Customers may not be willing to pay for an agent that can only write code; an agent that can reduce repetitive labor, reduce the testing workload, help the team sort out old code, and ensure that everything runs within a safe range is more likely to be on the procurement list. The difference between the two still lies in those four words: accessing the business.

AgentOps is not just operation and maintenance, but executive control

When an agent really starts to operate on behalf of people, customers will immediately ask: What did it do? Why did it do so? Which tool did it call? Did it act recklessly? Can it roll back if it makes a mistake? Were the operations recorded? Who told it to do so? Who got the results?

These questions seem to be operation and maintenance problems on the surface, but in essence, they are control - right problems. Traditional operation and maintenance is to ensure that the system doesn't crash, while the operation and maintenance for agents is to ensure that they don't overstep their authority and don't get out of control. It's not an additional function, but a prerequisite for agents to go online and work.

In fields such as finance, government affairs, and healthcare, agents without strict permission control, operation logs, audit tracking, and roll - back mechanisms can only be used for demonstrations. Only those agents that can be monitored throughout the process, managed, and shut down immediately if something goes wrong have the possibility of being really used.

From product to company: the hurdle of commercialization

After the Agent craze subsides, investors won't just look at "whether there is an agent" when evaluating projects. They will ask more practical questions: In which specific part of the company is it used? Who decides to pay? How to measure the effect? Can it really save manpower? Is it project - based, annual - fee - based, or charged by usage? Who will be responsible if there are problems during use?

For a startup company doing Agent business, the most valuable thing may not be the model, but a deep understanding of the business processes of a certain industry, experience in dealing with various systems, a mature permission and audit plan, or an exclusive method for task acceptance. Its growth flywheel lies in: the more customers use it, the more industry processes, tool connections, and knowledge are precipitated; its growth leverage lies in: whether the cost of serving the second, third, and subsequent similar customers gets lower and lower.

A more realistic path is often to start from a very small but solid business point: the customer profile is clear, the tasks to be done are definite, the results can be measured, and the delivery cost can be controlled. First, prove in a process that customers are willing to pay and the project can make money, and then turn the reusable parts into standard products.

At this point, the role of capital becomes clear: it's not used to verify whether there is a demand, nor to fill the holes in individual customized projects, but to help the proven capabilities be replicated to more customers and more scenarios more quickly.

Money can amplify capabilities, but it can't give you capabilities.
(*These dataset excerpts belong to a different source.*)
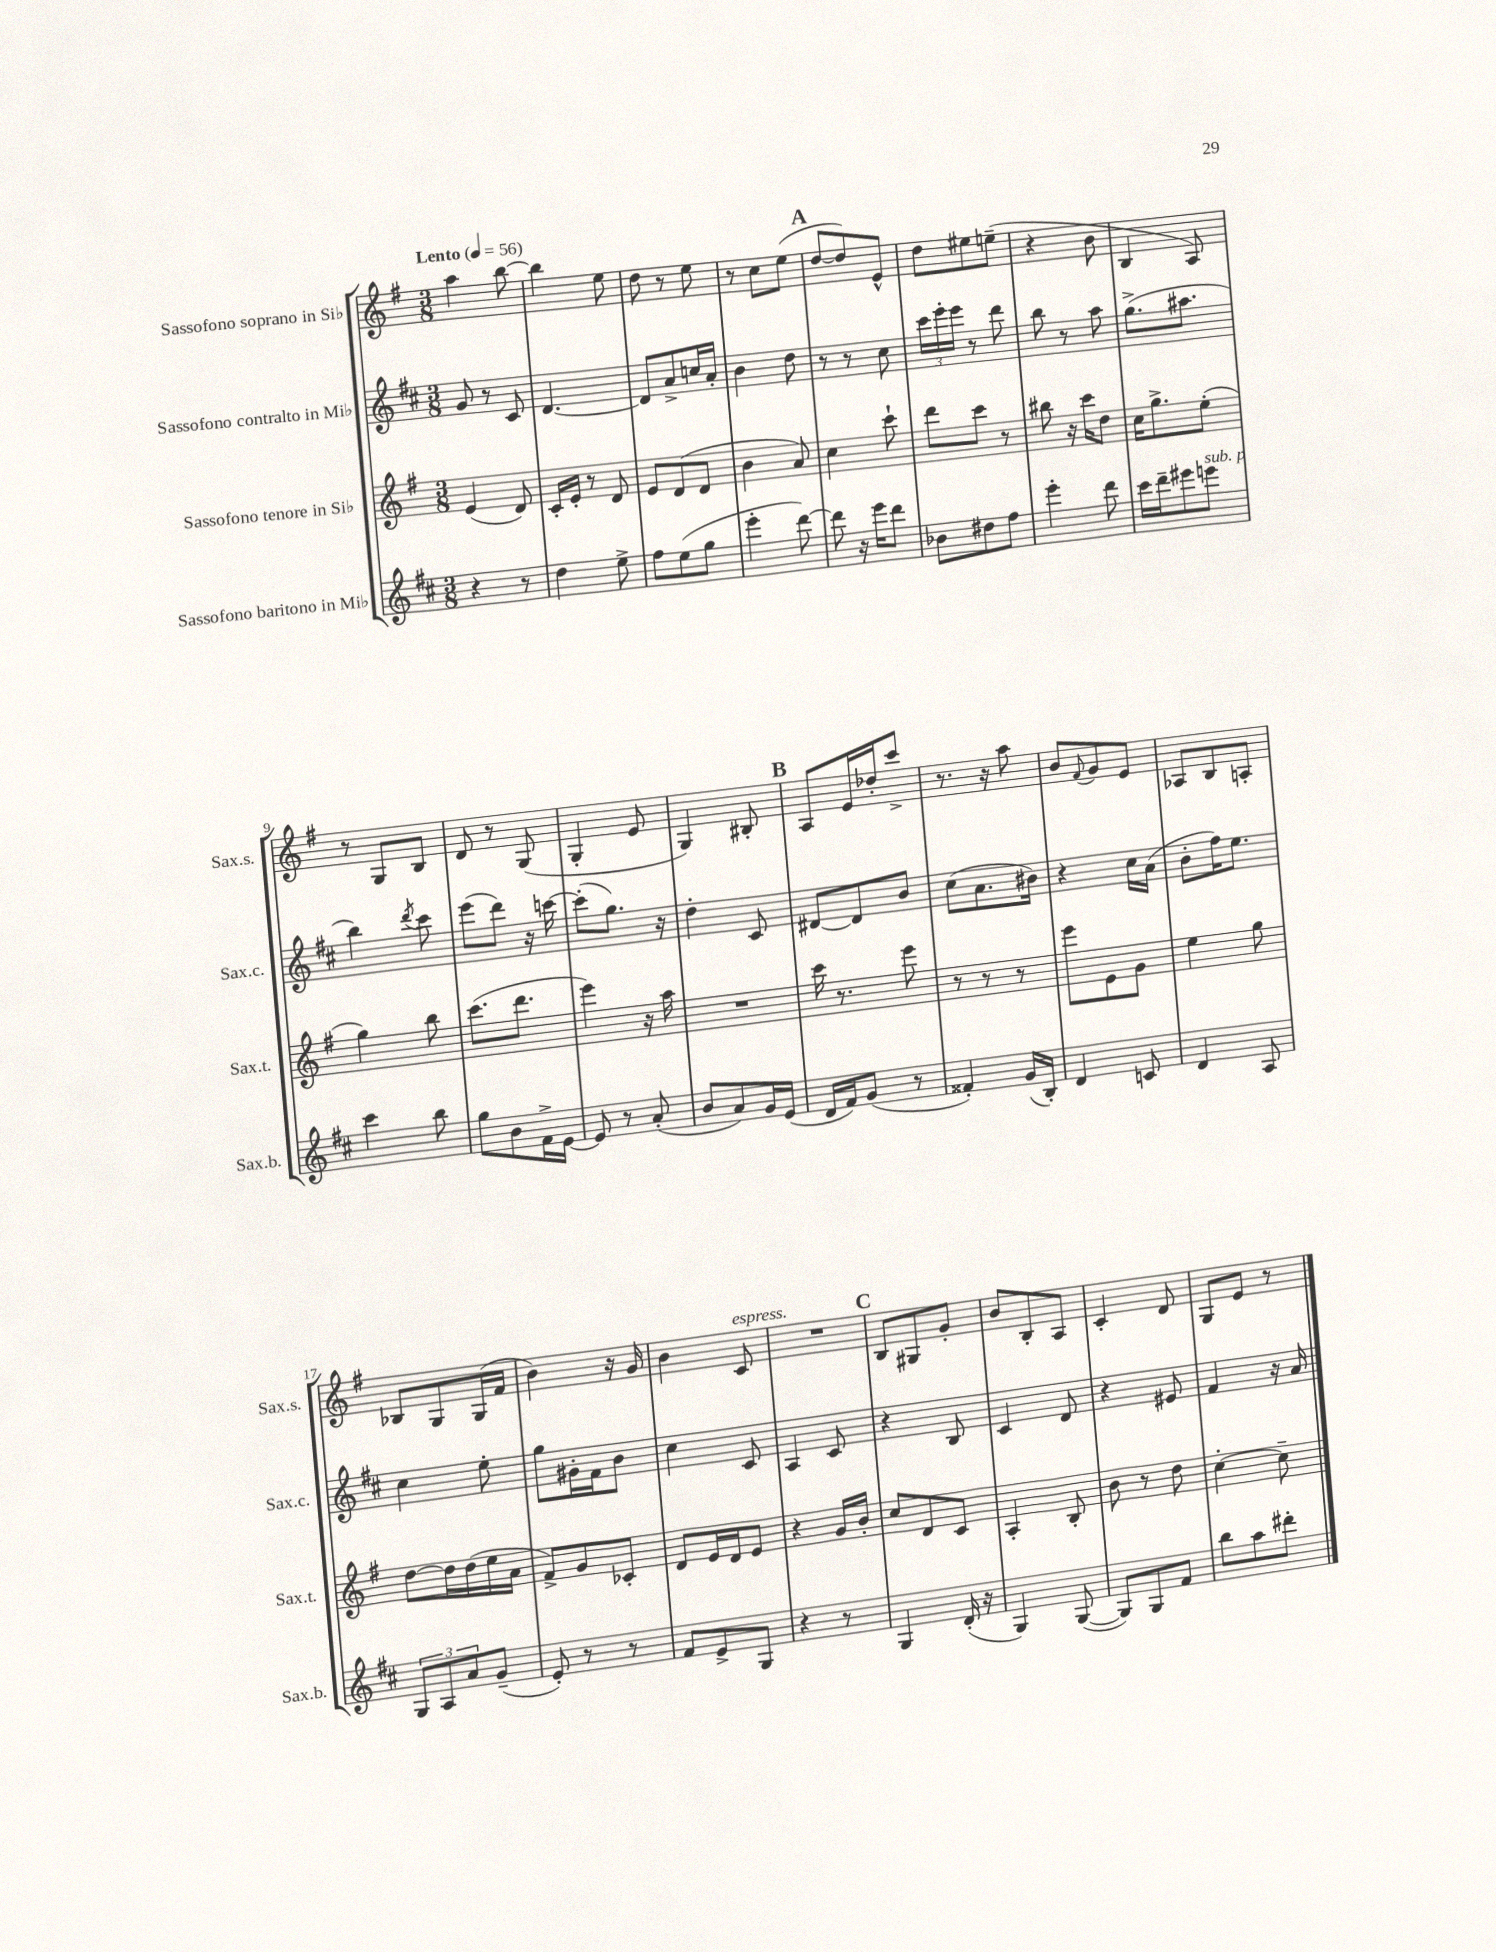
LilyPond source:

<<
\new StaffGroup <<
\new Staff = "s0" \with { instrumentName = "Sassofono soprano in Sib" shortInstrumentName = "Sax.s." } {
    \clef treble \key g \major \numericTimeSignature \time 3/8 \tempo "Lento" 4 = 56
    a''4 b''8~ |
    b''4 e''8 |
    d''8 r8 e''8 |
    r8 c''8 e''8( |
    \mark \markup { \bold "A" } d''8~ d''8) e'8-^ |
    d''8 eis''8 e''8--( |
    r4 b'8 |
    b4 a8) |
    r8 g8 b8 |
    d'8 r8 g8( |
    g4-. e'8 |
    g4) bis8-. |
    \mark \markup { \bold "B" } a8 e'16 des''16-. c'''8-> |
    r8. r16 a''8 |
    b'8 \appoggiatura { fis'8 } g'8 e'8 |
    aes8 b8 a8-. |
    bes8 g8 g16( fis'16 |
    b'4) r16 g'16 |
    b'4 c'8^\markup { \italic "espress." } |
    R4. |
    \mark \markup { \bold "C" } b8 gis8 g'8-. |
    b'8 b8-. a8 |
    c'4-. d'8 |
    g8 e'8 r8 \bar "|." |
}
\new Staff = "s1" \with { instrumentName = "Sassofono contralto in Mib" shortInstrumentName = "Sax.c." } {
    \clef treble \key d \major \numericTimeSignature \time 3/8
    g'8 r8 cis'8 |
    d'4.~ |
    d'8 a'8-> c''16 a'16-. |
    b'4 d''8 |
    \mark \markup { \bold "A" } r8 r8 cis''8 |
    \tuplet 3/2 { cis'''16 e'''16-. e'''16 } r8 d'''8 |
    b''8 r8 a''8 |
    g''8.->( ais''8. |
    b''4) \acciaccatura { d'''8 } cis'''8 |
    e'''8( d'''8) r16 c'''16~ |
    c'''8-.( g''8.) r16 |
    d''4-. cis'8 |
    \mark \markup { \bold "B" } dis'8~ dis'8 b'8 |
    cis''8( a'8. bis'16) |
    r4 cis''16 a'16( |
    b'8-. fis''16) e''8. |
    cis''4 e''8-. |
    g''8 gis'16-. fis'16 b'8 |
    cis''4 cis'8 |
    a4 cis'8 |
    \mark \markup { \bold "C" } r4 b8 |
    cis'4 d'8 |
    r4 eis'8 |
    fis'4 r16 a'16 \bar "|." |
}
\new Staff = "s2" \with { instrumentName = "Sassofono tenore in Sib" shortInstrumentName = "Sax.t." } {
    \clef treble \key g \major \numericTimeSignature \time 3/8
    e'4( d'8) |
    c'16-. e'16-. r8 d'8 |
    e'8 d'8( d'8 |
    b'4 a'8) |
    \mark \markup { \bold "A" } c''4 c'''8-! |
    d'''8 c'''8 r8 |
    bis''8 r16 c'''16 d''8 |
    c''16 g''8.-> e''8-.( |
    g''4) b''8 |
    c'''8.( d'''8. |
    e'''4) r16 a''16 |
    R4. |
    \mark \markup { \bold "B" } c'''16 r8. e'''8 |
    r8 r8 r8 |
    e'''8 e'8 g'8 |
    e''4 g''8 |
    d''8~ d''16 d''16( e''16 a'16 |
    fis'8->) g'8 ces'8-. |
    d'8 e'16 d'16 e'8 |
    r4 g'16 b'16-. |
    \mark \markup { \bold "C" } c''8 d'8 c'8 |
    a4-. b8-. |
    b'8 r8 d''8 |
    c''4~-. c''8-- \bar "|." |
}
\new Staff = "s3" \with { instrumentName = "Sassofono baritono in Mib" shortInstrumentName = "Sax.b." } {
    \clef treble \key d \major \numericTimeSignature \time 3/8
    r4 r8 |
    d''4 e''8-> |
    fis''8 e''8( g''8 |
    e'''4-. d'''8~) |
    \mark \markup { \bold "A" } d'''8 r16 e'''16 d'''8 |
    bes'8 dis''8 fis''8 |
    e'''4-. d'''8 |
    cis'''16 d'''16-- eis'''8 e'''8^\markup { \italic "sub. p" } |
    cis'''4 b''8 |
    g''8 b'8 fis'16-> e'16~ |
    e'8 r8 a'8-.( |
    b'8 a'8) g'16 e'16( |
    \mark \markup { \bold "B" } d'16 fis'16) g'8( r8 |
    fisis'4-.) g'16( b16-.) |
    d'4 c'8 |
    d'4 a8 |
    \tuplet 3/2 { g8 a8 a'8 } g'8--( |
    e'8-.) r8 r8 |
    fis'8 e'8-> g8 |
    r4 r8 |
    \mark \markup { \bold "C" } g4 d'16-.( r16 |
    g4) g8~( |
    g8) g8 fis'8 |
    b''8 a''8 dis'''8-. \bar "|." |
}
>>
>>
Whether it can enter the customer's business process determines whether the customer will approve the budget. Whether it can make the customer change from "giving it a try" to "being indispensable" determines whether an Agent product can grow into a real Agent company.

Author

Yan Jun, a contributor to SCMP Opinion, former head of government affairs and government - enterprise cooperation at Kuaidi/Didi, and a technology entrepreneur. He has founded and operated a technology company that has received multiple rounds of financing and has long been concerned about the capital judgment, revenue quality, market access, project delivery, and valuation logic of AI, robotics, and hard - tech projects after they enter the real industrial system.